> **The data**
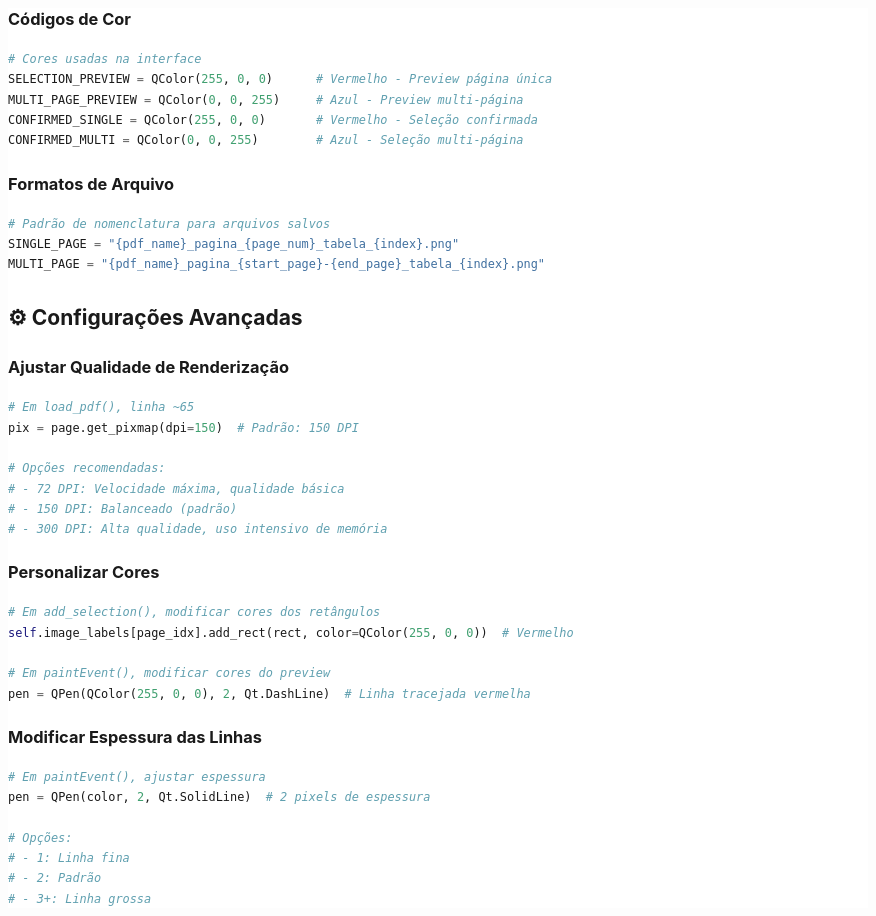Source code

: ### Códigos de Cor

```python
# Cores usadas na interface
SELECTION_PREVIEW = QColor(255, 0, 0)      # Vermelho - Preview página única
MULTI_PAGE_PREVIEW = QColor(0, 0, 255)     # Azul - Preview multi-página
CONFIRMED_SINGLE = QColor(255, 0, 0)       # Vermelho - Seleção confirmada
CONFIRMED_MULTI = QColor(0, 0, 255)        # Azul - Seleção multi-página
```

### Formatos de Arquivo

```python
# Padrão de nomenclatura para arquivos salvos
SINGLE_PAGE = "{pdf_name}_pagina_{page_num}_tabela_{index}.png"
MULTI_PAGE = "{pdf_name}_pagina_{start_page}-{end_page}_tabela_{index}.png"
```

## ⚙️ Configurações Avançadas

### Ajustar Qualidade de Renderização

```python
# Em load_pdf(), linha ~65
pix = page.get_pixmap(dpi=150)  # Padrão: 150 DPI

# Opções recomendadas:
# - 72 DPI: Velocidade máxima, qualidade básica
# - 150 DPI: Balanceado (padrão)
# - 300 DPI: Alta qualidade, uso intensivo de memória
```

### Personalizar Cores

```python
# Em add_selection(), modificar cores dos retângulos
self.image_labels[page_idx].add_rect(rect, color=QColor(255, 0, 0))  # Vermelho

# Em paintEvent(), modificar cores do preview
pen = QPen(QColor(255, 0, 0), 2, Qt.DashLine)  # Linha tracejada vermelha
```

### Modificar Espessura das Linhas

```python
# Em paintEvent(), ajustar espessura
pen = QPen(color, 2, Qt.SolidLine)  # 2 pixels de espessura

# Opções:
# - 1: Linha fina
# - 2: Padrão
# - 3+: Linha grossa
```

> **What this task involves**
Print every line of the listing exactly, please, and leave the images out.

> **Task result**
Source code

: ### Códigos de Cor

```python
# Cores usadas na interface
SELECTION_PREVIEW = QColor(255, 0, 0)      # Vermelho - Preview página única
MULTI_PAGE_PREVIEW = QColor(0, 0, 255)     # Azul - Preview multi-página
CONFIRMED_SINGLE = QColor(255, 0, 0)       # Vermelho - Seleção confirmada
CONFIRMED_MULTI = QColor(0, 0, 255)        # Azul - Seleção multi-página
```

### Formatos de Arquivo

```python
# Padrão de nomenclatura para arquivos salvos
SINGLE_PAGE = "{pdf_name}_pagina_{page_num}_tabela_{index}.png"
MULTI_PAGE = "{pdf_name}_pagina_{start_page}-{end_page}_tabela_{index}.png"
```

## ⚙️ Configurações Avançadas

### Ajustar Qualidade de Renderização

```python
# Em load_pdf(), linha ~65
pix = page.get_pixmap(dpi=150)  # Padrão: 150 DPI

# Opções recomendadas:
# - 72 DPI: Velocidade máxima, qualidade básica
# - 150 DPI: Balanceado (padrão)
# - 300 DPI: Alta qualidade, uso intensivo de memória
```

### Personalizar Cores

```python
# Em add_selection(), modificar cores dos retângulos
self.image_labels[page_idx].add_rect(rect, color=QColor(255, 0, 0))  # Vermelho

# Em paintEvent(), modificar cores do preview
pen = QPen(QColor(255, 0, 0), 2, Qt.DashLine)  # Linha tracejada vermelha
```

### Modificar Espessura das Linhas

```python
# Em paintEvent(), ajustar espessura
pen = QPen(color, 2, Qt.SolidLine)  # 2 pixels de espessura

# Opções:
# - 1: Linha fina
# - 2: Padrão
# - 3+: Linha grossa
```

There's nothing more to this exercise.